### DATA BELOW

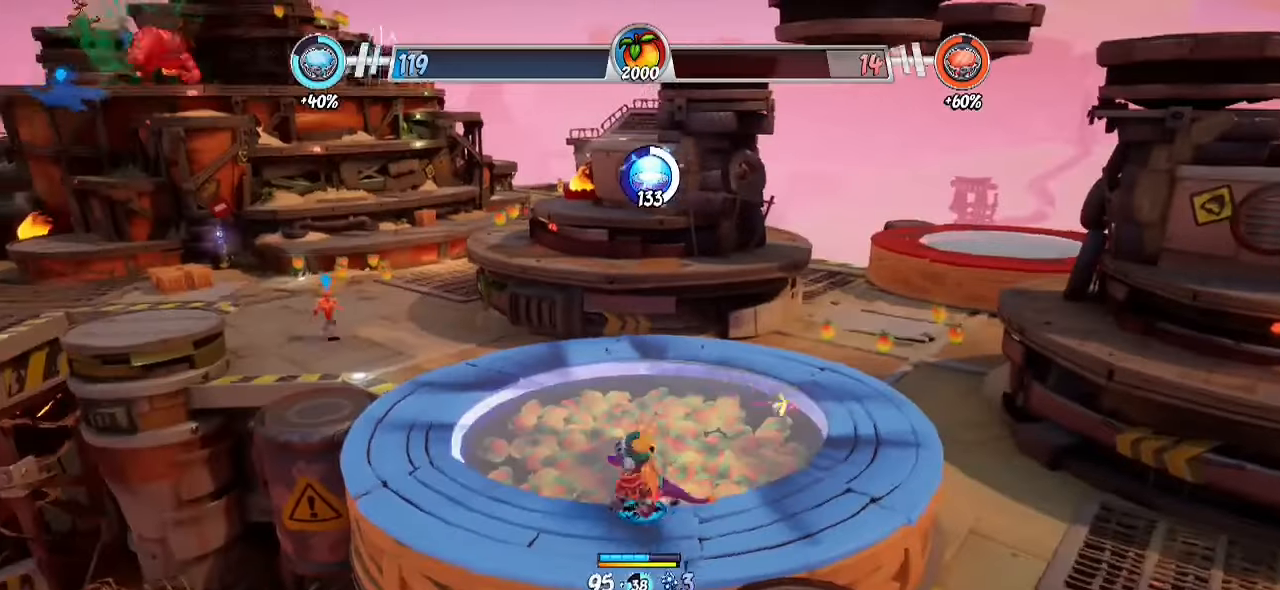
{"buttons": [], "left_stick": "up-left", "right_stick": "center", "events": [[133, "left_stick", "left"], [350, "left_stick", "up-left"]]}
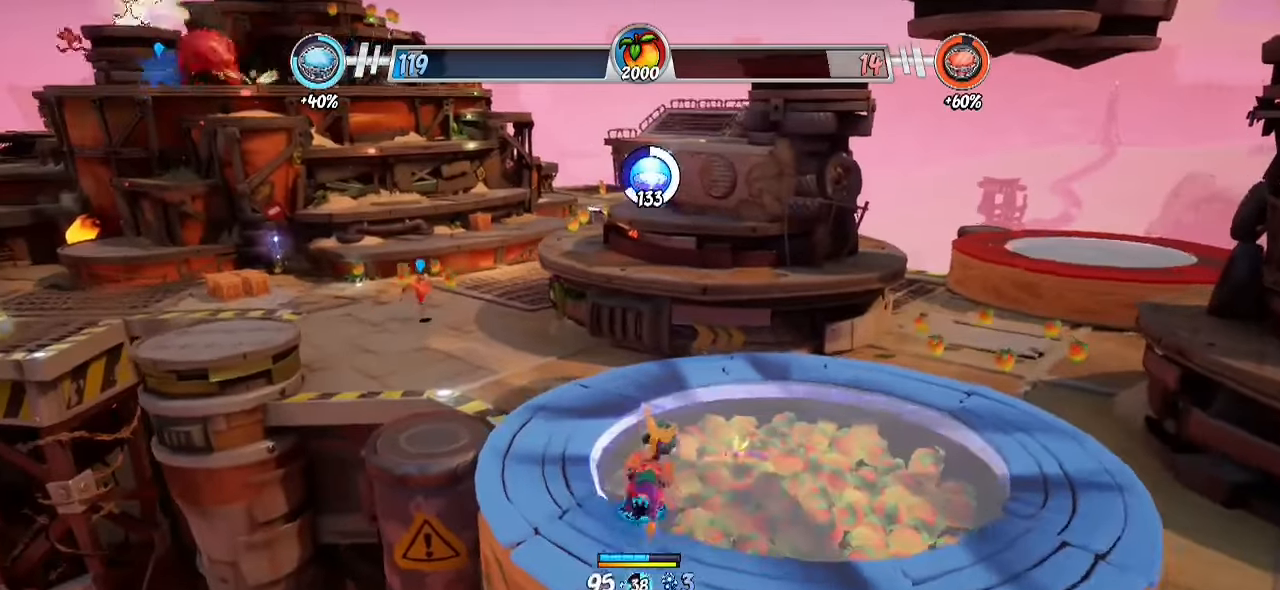
{"buttons": [], "left_stick": "down-right", "right_stick": "center", "events": [[100, "left_stick", "up"], [200, "right_stick", "up-left"], [350, "left_stick", "right"], [433, "left_stick", "down-right"], [433, "right_stick", "center"]]}
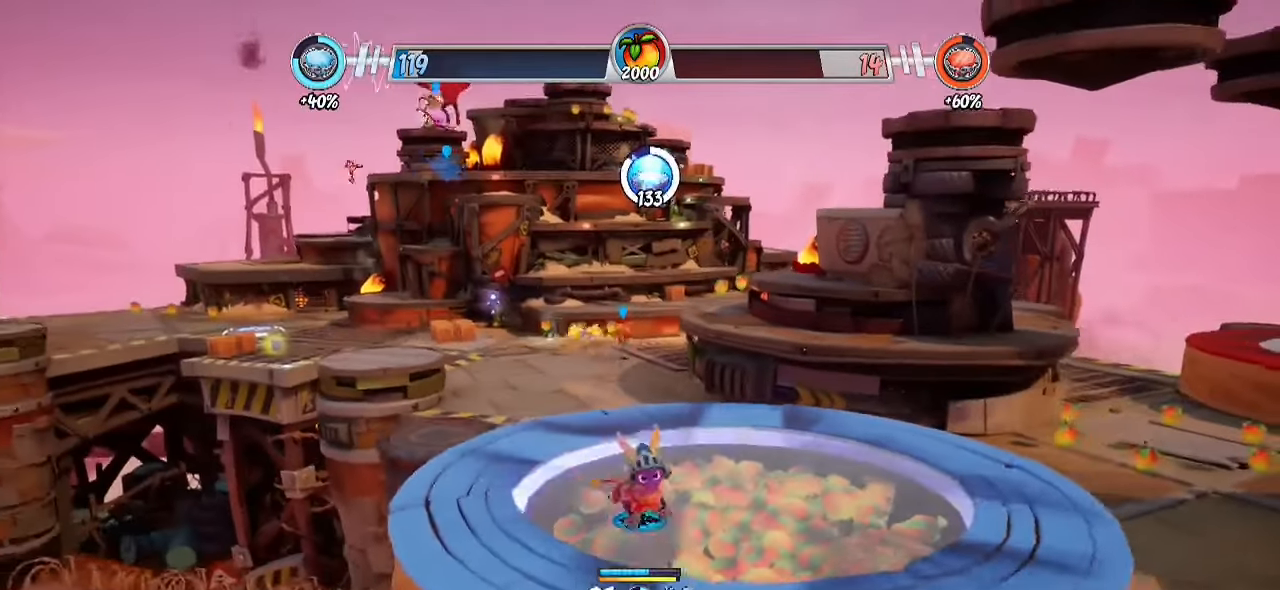
{"buttons": [], "left_stick": "up", "right_stick": "center", "events": [[483, "left_stick", "up"]]}
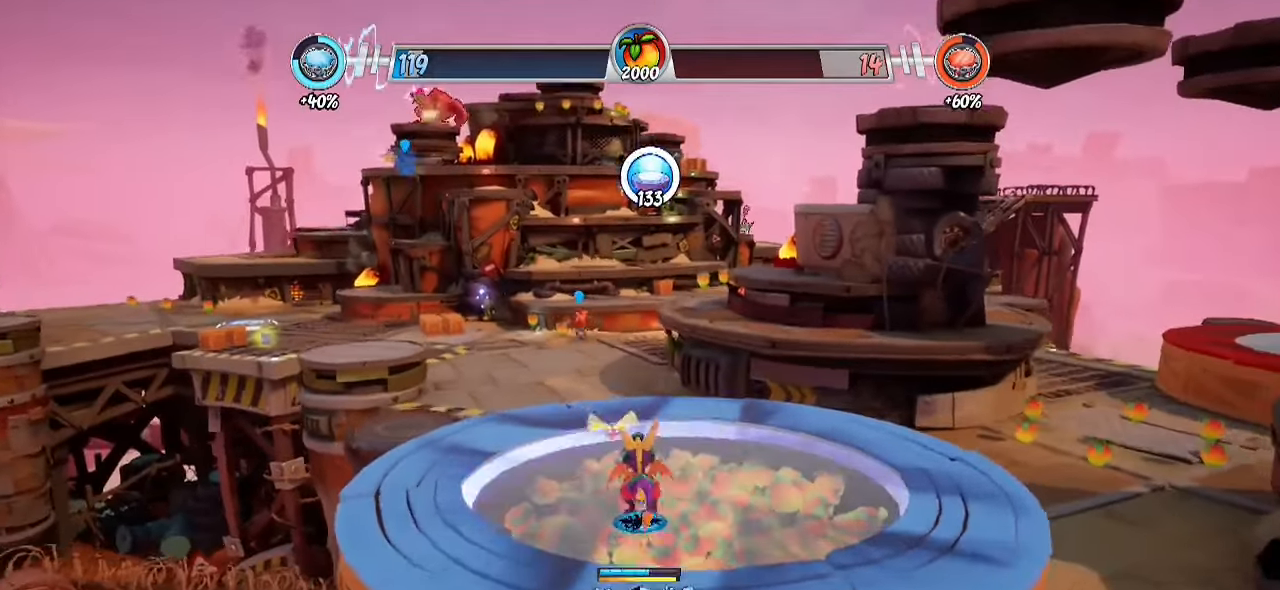
{"buttons": ["R2"], "left_stick": "up", "right_stick": "center", "events": [[100, "right_stick", "down"], [317, "right_stick", "center"], [383, "R2", "down"]]}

######

--- ASSIGNED TASK ---
What you return should be all of the material above, exactly, and none of its pictures.

--- EXERCISE RESPONSE ---
{"buttons": [], "left_stick": "up-left", "right_stick": "center", "events": [[133, "left_stick", "left"], [350, "left_stick", "up-left"]]}
{"buttons": [], "left_stick": "down-right", "right_stick": "center", "events": [[100, "left_stick", "up"], [200, "right_stick", "up-left"], [350, "left_stick", "right"], [433, "left_stick", "down-right"], [433, "right_stick", "center"]]}
{"buttons": [], "left_stick": "up", "right_stick": "center", "events": [[483, "left_stick", "up"]]}
{"buttons": ["R2"], "left_stick": "up", "right_stick": "center", "events": [[100, "right_stick", "down"], [317, "right_stick", "center"], [383, "R2", "down"]]}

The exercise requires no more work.